** Exercise passage follows **

The Dean's List
Tyler Hansbrough is a force on the court and a lifesaver off of it
Congrats to Nate Kmic on his new D-III career rushing record
Dough Wiggins needs to stop getting arrested and start playing
Welcome to this week's Dean's List, where we'd like to thank Plaxico Burress for teaching us a very valuable lesson. Guns don't shoot people in the leg; People shoot themselves in the leg.
In the great state of North Carolina, Tyler Hansbrough's sweat could be bottled and sold as holy water. The reigning national player of the year can do no wrong in Tar Heel country. And that was before Psycho-T began saving lives. After winning the Maui Invitational, the North Carolina men's basketball team was on American Airlines Flight No. 6 back to Chapel Hill when fellow passenger Melvin Ridley was discovered unconscious in row 25. Responding to a flight attendant's request for "big, strong basketball players," Hansbrough, teammate Deon Thompson and video coordinator Eric Hoots lifted and carried the 45-year-old Ridley to the galley, where paramedics revived him after almost 30 minutes. Fortunately, the flight had yet to take off and Ridley was quickly taken to the hospital where he was kept overnight for observation. Now that's some heavy lifting.
Throughout Cincinnati's 30-10 victory of Syracuse, Bearcat fans tossed oranges on the field to celebrate their team's possible trip to the Orange Bowl. Despite repeated warnings over the public-address system, the fans threw oranges onto the field after every score. The irony here is that if this game were played in Syracuse instead of Cincinnati, Orange fans probably would have pelted the field with oranges as well to celebrate the culmination of Greg Robinson's miserable four-year stint as head football coach. How else do you appropriately mark the end of a period in which your team went 10-37 and only won three conference games? So, tossing oranges seems like the most appropriate way for two teams at opposite ends of the standings to celebrate the end of a season.

** End of Exercise passage **

Apply what you read:
(1) Summarize the Dean's List column in two sentences.
(2) Write the next paragraph of the Dean's List column, continuing on from its last sentence.
The entries come from a different source than the Dean's List column.

** Information given follows **

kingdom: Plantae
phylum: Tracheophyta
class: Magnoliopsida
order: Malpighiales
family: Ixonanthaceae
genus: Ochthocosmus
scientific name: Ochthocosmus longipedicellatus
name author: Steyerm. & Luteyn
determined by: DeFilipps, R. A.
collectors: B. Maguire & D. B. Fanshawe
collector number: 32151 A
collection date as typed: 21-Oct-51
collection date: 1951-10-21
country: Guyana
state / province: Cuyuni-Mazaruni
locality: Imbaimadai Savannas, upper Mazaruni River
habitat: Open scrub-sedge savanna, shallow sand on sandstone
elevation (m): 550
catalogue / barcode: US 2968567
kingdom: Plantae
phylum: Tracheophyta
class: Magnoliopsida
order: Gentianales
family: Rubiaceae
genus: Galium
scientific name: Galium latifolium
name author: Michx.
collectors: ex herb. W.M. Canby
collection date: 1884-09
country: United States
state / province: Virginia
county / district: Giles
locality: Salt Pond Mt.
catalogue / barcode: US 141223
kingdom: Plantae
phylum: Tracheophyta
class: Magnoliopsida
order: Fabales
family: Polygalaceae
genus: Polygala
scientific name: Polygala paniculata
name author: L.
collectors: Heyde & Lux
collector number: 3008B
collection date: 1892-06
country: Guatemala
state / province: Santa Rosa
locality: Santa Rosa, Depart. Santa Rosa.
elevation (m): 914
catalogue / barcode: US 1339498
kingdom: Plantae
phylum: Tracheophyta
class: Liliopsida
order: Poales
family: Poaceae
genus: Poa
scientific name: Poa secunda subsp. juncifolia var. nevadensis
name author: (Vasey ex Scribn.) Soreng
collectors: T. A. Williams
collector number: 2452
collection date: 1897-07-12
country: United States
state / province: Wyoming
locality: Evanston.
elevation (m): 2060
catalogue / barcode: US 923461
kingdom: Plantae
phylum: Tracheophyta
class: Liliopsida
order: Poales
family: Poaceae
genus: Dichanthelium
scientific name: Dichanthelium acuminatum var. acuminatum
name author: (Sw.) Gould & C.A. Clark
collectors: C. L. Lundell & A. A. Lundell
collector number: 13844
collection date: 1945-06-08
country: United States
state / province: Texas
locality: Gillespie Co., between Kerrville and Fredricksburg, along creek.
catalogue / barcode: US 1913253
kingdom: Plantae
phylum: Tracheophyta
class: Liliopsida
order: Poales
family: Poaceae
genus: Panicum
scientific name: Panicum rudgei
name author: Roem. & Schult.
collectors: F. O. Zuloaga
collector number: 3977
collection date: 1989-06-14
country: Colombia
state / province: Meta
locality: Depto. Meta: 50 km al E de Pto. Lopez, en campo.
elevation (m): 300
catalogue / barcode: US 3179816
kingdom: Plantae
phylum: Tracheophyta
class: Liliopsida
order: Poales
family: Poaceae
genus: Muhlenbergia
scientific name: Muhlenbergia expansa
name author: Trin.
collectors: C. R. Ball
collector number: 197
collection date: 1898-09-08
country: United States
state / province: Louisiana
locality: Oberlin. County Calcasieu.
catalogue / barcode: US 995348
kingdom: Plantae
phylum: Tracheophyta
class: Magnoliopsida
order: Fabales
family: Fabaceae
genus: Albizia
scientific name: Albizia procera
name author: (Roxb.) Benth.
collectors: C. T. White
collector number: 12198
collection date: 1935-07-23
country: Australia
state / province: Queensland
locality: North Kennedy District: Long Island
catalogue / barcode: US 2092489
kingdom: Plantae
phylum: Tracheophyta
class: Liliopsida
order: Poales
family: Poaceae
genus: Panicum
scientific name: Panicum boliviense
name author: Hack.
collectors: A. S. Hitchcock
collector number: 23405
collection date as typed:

** End of Information given **

Responses in order:
(1) The Dean's List column praises Tyler Hansbrough, who, with teammate Deon Thompson and video coordinator Eric Hoots, carried unconscious passenger Melvin Ridley to the galley of a plane that had not yet taken off after the Maui Invitational, and paramedics there revived him. It also reports that Cincinnati fans, despite repeated warnings, threw oranges onto the field after every score in a 30-10 win over Syracuse to celebrate a possible Orange Bowl trip.

(2)
At 5-foot-9, 195 lbs., Nate Kmic isn't exactly the biggest name in college football, but he's a hero in Alliance, Ohio, home to the Mount Union Purple Raiders. In Mount Union's 42-7 victory over Hobart on Saturday in the second round of the Division III playoffs, Kmic carried the ball 37 times for 235 yards, making him the Division III all-time rushing leader with 7,449 career yards. The only player who has rushed for more yards in college is Chadron St. running back Danny Woodhead, who accumulated 7,962 yards on the ground between 2004-2007 and set the Division II rushing record. But the newfound fame hasn't gone to Kmic's head. After the game, he showed up for his big, post-game press conference in shoulder pads and couldn't even remember on which play he broke the record.
Emory University has never been a big fan of autumn. Until last weekend, the Eagles had never won a title in any fall sport. But last Saturday, the Emory women's volleyball team beat the No. 4 La Verne Leopards to capture their first Division III national championship. After losing the opening set 25-16, the Eagles rallied behind Amelia McCall's offensive prowess to win the next three sets -- 25-21, 25-17, 25-22 -- and capture the school's first national championship since the men's and women's teams won it all in 2006. Senior middle hitter Dani Huffman earned tournament Most Outstanding Player honors after notching 49 kills and 19 blocks. This was a big win for Emory. So big, in fact, that when the Eagles returned to Atlanta, they received a police escort from the airport to the campus gym, where close to 40 students and administrators welcomed them with cheers and applause.